Engineers at the University of Washington have developed a way to safely charge a smartphone wirelessly using a laser. The technology is detailed in a recently published paper in the Proceedings of the Association for Computing Machinery on Interactive, Mobile, Wearable and Ubiquitous Technologies.
The process involves firing a narrow, invisible beam from a laser emitter, which can deliver a charge to a smartphone sitting on the other side of the room. A thin power cell is mounted on the back of a smartphone that enables it to absorb power from the laser. The narrow beam can send a steady 2W of power to a 15 square-inch area from a distance of about 14 feet. The emitter switches on the laser to begin charging the battery when it detects the smartphone on the desired charging surface.

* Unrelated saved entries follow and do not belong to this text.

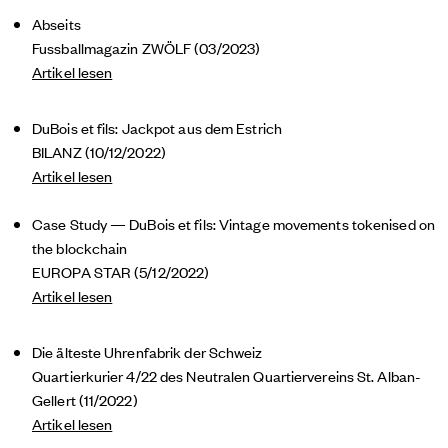
Abseits
Fussballmagazin ZWÖLF (03/2023)
Artikel lesen
DuBois et fils: Jackpot aus dem Estrich
BILANZ (10/12/2022)
Artikel lesen
Case Study — DuBois et fils: Vintage movements tokenised on
the blockchain
EUROPA STAR (5/12/2022)
Artikel lesen
Die älteste Uhrenfabrik der Schweiz
Quartierkurier 4/22 des Neutralen Quartiervereins St. Alban-
Gellert (11/2022)
Artikel lesen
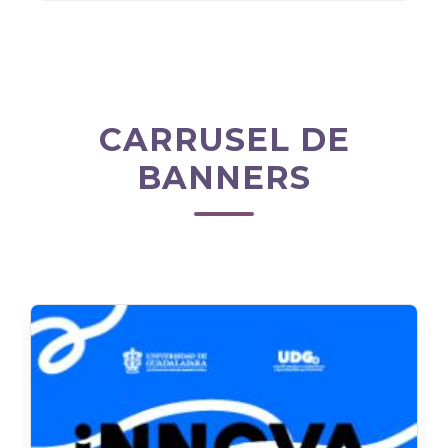
CARRUSEL DE
BANNERS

By modifying the emitter to target a wider charging surface area, such as a counter or tabletop, it's possible to charge a smartphone placed anywhere on that surface. According to the team, the laser technology is as efficient for charging as plugging a smartphone into a USB port.
The term wireless can be a bit tricky these days. There's been a long-standing demand for truly wireless power, but we note that wireless can also refer to the fact that the device isn't plugged into a wall outlet or other power source. Instead, the charging surface and the device must be in contact. There are two major wireless charging standards: Qi is the product of a group of companies known as the Wireless Power Consortium; the other is the AirFuel Alliance, which makes an array of devices that generally carry the brand name Powermat. Although the two organisations are rivals, the underlying technology is essentially the same (see Two Different Kinds of Juice).
The researchers behind the method are cognizant of the potential dangers of and concerns about shooting lasers across a room and they've thought about safety features. The laser shuts off if a person moves in its path and the team has added a metal, flat-plate heat sink on the smartphone that dissipates excess heat from the laser.
Modern-day mobile users have a frequent need to charge their smartphones thanks to their constant use of the devices. We're always on the lookout for new technologies that offer some hope for the future. This new charging technique is still in the lab and the team has only just demonstrated a first proof of concept. The solution won't be commercialised for some time, but it's encouraging to see more truly wireless charging technology in the works.